The plot was sufficient if you believed the cloth surrounding the princess was laced with the honey of her skin. You’d be right there with them when the success of the young lovers’ embrace worked an unravelling on the final page.
The silk, a sea green cocoon. The dawning, like the sun on the ocean. The glare of the page under my mother’s sea shell lamp…
a happily ever after
***
“You’re Okay, Kid,”my cousin Kelly once said after I had fallen short of my own ambitious expectations for about the zillionth time.
“Zillion, trillion, quadrillion… Dumb. Dumb. Dumb! Stupid silly girl! Sissy! Sissy! Sissy!”
I muttered all the teasing expletives to myself, anticipating my critics while kicking at the snow with big felt lined skidoo boots. I was eight years old. It was January, & I had just stumbled so that I lost the foot race with Jack to the fox-and-goose home base/free zone.
Kelly smiled & she helped me brush the snow off my jeans. When I realized she wasn’t laughing at me, I wiped my baby tears away, annoyed, and I contemplated her amused expression.
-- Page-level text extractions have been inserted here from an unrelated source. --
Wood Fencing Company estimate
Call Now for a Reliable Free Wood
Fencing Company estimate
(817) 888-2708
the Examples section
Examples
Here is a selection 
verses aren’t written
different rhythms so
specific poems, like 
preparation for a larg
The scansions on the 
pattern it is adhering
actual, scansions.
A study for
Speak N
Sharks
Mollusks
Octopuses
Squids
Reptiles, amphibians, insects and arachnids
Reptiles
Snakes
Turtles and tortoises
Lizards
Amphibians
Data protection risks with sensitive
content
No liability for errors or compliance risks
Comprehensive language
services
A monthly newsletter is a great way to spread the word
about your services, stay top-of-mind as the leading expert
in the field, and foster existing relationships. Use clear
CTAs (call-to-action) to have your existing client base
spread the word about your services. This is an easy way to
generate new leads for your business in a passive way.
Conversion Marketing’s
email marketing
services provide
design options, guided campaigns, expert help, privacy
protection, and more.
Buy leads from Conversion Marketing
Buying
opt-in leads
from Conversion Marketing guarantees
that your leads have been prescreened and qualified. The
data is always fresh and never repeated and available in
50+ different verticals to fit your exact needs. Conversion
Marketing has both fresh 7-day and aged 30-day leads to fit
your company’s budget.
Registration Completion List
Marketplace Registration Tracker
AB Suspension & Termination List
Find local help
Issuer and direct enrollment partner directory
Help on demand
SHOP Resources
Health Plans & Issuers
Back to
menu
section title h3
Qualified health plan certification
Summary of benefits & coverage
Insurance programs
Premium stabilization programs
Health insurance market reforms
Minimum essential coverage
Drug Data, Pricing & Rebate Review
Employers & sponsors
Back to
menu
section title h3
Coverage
She had fine clear skin, the smile of the girl next door, & a mischievous willingness to try just about anything.
Kelly was my hero that year. Her’s was the kind of encouragement that can only come from someone seven years older; someone who already knew the secrets of bras and boys.
“You just gotta learn to keep your feet on the ground,” she said and then she was off, following the maze paths we had cut in the paper surface of the snow.
***
home is the ground you’re born to
***
When we were younger, my mother rarely grounded my brothers & I if we did anything wrong. By the time I was fourteen, I had left my family and set out on my own…
grounding
a metaphor
the live wire will burn you
laying out the ground work
From grade one on you learn the importance of memory.